Poverty in Cities

Connecting Jobs and Poverty in Cities

Guest post by Dr. Paul Sissons, Centre for Business in Society

It is well known that being out of work increases the risk of poverty. In recent years there has also been a growing concern about the prevalence of in-work poverty in the UK; the majority of working-age households in poverty now have at least one member in employment. What measures policymakers in cities can take to improve poverty outcomes locally is the focus of our new report on ‘How cities can connect people in poverty with jobs’ carried out with colleagues at the Institute for Employment Research, University of Warwick.

The report reviews the national and international evidence for how policymakers can seek to improve outcomes at four stages of an ‘employment pathway’ – pre-employment; employment entry; staying in work; and in-work progression. In general the evidence on ‘what works’ tends to be stronger at the earlier stages of the pathway because this is where there has been a greater focus of policy effort and funding. The report finds that:

  • At pre-employment stage (as an individual moves to becoming ‘job ready) – Information, Advice and Guidance (IAG) can play an important role, as can skills development programmes, particularly those tied to job-specific skills. Where individuals face multiple barriers to work intensive support may be needed.
  • At employment entry stage – IAG and training interventions can also help support work entry. Good quality apprenticeships provide opportunities for individuals to combine work and skills development. Considering and influencing employer recruitment and selection practices are also important in helping disadvantaged groups access employment.
  • For staying in work – there is some evidence for the importance of financial incentives. For some individuals in-work support can also be beneficial, particularly when they have been out of work for some time. In addition, the ‘fit’ of the initial job match also influences the sustainability of employment.
  • For in-work progression – there is little evidence on what works. But this is a growing focus of policy. There is some evidence from the US on developing ‘career ladder’ type initiatives which support individuals into work, and to progress once in employment, in particular sectors through structured programmes. This evidence suggests a sector-based approach can be beneficial when developing interventions. Supportive Human Resources (HR) practices can also support progression.

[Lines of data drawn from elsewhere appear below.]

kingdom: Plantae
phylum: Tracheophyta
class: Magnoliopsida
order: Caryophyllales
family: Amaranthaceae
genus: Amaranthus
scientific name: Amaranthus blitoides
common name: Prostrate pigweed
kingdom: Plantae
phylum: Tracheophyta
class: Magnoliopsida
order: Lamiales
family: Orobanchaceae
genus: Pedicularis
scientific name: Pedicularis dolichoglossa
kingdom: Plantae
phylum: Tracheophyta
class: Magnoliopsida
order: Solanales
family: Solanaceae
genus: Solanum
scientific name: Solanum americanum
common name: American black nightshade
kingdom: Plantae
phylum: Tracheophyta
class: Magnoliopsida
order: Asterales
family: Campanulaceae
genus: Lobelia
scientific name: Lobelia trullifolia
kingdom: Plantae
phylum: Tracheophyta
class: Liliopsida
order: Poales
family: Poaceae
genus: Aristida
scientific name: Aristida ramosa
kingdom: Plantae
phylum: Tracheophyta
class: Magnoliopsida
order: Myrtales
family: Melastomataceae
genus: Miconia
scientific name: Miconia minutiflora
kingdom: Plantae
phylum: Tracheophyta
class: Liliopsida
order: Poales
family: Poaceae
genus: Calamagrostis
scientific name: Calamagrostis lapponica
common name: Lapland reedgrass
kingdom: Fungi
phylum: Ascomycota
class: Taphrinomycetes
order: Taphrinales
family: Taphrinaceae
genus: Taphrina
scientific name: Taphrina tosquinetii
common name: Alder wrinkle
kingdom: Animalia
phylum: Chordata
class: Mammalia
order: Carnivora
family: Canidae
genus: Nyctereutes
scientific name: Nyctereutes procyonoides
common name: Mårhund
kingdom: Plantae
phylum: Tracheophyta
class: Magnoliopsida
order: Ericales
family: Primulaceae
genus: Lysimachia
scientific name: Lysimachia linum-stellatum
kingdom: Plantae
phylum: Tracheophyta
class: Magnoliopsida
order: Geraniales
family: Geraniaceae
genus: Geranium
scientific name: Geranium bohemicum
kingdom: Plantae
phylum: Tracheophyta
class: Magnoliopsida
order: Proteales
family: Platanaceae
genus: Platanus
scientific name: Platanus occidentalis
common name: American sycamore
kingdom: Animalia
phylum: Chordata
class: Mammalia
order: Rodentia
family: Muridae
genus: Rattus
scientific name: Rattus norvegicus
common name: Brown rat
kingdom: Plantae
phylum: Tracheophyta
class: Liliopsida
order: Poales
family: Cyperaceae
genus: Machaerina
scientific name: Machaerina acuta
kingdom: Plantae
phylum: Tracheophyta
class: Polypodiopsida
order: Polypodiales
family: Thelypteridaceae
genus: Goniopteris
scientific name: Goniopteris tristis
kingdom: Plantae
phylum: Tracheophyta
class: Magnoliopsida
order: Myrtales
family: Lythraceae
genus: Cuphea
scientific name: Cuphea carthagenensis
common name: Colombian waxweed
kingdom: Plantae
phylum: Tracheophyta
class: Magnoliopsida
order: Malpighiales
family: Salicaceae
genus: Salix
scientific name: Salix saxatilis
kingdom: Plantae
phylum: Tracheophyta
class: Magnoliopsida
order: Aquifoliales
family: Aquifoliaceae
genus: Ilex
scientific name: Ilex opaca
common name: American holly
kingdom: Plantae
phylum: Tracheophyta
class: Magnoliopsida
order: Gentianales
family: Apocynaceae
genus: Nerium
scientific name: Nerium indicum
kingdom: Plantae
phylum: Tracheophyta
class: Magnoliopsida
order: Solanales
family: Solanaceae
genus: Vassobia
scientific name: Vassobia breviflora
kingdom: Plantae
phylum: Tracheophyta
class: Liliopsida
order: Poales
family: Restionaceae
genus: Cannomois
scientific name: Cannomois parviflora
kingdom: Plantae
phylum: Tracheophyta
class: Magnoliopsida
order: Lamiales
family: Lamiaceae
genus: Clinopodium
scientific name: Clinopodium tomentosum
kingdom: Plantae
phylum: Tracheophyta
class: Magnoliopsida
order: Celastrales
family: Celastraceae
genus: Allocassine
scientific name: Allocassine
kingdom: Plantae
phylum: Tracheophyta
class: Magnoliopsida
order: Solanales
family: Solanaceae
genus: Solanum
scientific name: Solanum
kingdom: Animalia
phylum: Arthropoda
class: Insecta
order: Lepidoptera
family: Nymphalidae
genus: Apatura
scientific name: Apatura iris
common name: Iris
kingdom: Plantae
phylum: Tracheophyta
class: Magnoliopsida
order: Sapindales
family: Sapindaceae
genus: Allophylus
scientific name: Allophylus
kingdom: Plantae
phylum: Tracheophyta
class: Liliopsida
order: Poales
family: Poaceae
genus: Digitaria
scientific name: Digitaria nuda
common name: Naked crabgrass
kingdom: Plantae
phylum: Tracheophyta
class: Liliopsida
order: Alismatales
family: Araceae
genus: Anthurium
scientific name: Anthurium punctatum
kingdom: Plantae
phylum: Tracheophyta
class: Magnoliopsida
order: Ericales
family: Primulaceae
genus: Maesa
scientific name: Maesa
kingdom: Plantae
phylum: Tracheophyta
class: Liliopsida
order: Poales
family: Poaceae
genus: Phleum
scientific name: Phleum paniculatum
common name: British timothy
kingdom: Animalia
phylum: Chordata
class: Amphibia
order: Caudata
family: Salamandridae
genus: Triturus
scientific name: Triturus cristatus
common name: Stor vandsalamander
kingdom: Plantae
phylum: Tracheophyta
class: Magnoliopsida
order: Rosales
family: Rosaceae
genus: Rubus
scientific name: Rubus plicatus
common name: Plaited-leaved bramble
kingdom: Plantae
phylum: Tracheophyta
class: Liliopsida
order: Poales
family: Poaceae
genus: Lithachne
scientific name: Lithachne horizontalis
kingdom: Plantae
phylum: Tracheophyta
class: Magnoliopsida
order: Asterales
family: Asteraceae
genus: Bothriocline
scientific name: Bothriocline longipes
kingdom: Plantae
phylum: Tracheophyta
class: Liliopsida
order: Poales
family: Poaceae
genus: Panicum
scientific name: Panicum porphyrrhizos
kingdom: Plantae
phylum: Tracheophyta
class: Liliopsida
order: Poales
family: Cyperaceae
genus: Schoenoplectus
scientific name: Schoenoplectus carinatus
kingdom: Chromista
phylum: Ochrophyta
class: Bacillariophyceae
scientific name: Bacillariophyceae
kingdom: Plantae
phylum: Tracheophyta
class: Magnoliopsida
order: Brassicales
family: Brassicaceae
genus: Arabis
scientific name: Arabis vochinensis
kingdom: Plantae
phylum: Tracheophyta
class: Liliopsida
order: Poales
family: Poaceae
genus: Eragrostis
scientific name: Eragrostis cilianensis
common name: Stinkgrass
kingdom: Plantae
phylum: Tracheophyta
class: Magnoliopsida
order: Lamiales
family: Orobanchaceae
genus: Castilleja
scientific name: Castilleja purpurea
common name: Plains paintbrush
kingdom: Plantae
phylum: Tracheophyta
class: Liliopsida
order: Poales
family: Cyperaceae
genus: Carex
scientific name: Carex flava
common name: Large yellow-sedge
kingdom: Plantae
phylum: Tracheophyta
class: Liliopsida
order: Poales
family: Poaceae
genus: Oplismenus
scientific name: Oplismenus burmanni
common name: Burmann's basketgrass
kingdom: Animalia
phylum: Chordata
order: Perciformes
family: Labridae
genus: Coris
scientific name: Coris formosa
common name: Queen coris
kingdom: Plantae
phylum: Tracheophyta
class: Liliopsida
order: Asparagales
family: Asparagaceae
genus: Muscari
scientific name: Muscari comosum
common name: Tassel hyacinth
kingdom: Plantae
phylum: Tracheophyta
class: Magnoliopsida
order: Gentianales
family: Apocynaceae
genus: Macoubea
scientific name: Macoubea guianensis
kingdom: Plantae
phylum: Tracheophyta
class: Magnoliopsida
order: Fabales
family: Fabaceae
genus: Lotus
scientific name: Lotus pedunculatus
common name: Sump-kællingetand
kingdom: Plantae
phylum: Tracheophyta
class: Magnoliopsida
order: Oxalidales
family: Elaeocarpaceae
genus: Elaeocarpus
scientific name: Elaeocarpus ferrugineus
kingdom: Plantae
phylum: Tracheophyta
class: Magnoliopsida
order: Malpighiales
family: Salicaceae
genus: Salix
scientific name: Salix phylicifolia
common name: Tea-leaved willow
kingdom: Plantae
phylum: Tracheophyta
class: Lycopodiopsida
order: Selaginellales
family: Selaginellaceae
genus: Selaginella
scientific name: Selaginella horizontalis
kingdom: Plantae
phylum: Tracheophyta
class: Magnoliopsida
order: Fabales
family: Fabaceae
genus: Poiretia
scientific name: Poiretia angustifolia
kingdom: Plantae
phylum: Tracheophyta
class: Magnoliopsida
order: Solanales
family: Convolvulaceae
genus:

The report outlines a range of measures which can be taken by policymakers at city level, including those that can be implemented now and those that would require further devolution. Actions that can be implemented now include better joining-up of services and developing ‘add ons’ to core employment programmes to reflect local needs. The public sector can play an important role in ‘leading by doing’ and through seeking to maximise the impact of public procurement and Section 106 agreements to improve employment outcomes. Local Enterprise Partnerships can also play an important role around influencing and disseminating ‘good practice’ among employers in relation to recruitment practices and in-work progression, as well as ensuring good quality Labour Market Information (LMI) is available locally. Local actors including LEPs and local authorities can also seek to support and encourage Living Wage payments by employers locally.

With additional powers and resources city-level policymakers would be able to develop quality training programmes focused on in-work progression, design more bespoke pathways into training and jobs with local employers, as well as invest in better leadership, management and HR capacity. They might also develop targeted wage subsidies and more intensive modes of support for particular hard-to-help groups.

So there are a number of ways in which local policymakers can act on low-pay and poverty. However, local areas also face constraints to local action in generating improved outcomes. The different conditions of local labour markets frame the opportunities for action and the local evidence base on ‘what works’ remains limited around newer areas of policy interest including in-work progression. Local areas are also unable to influence core employment, tax and benefit policies which remain fundamental to poverty outcomes. An effective anti-poverty policy is therefore one in which national and local policies must be effectively aligned to prioritise poverty reduction.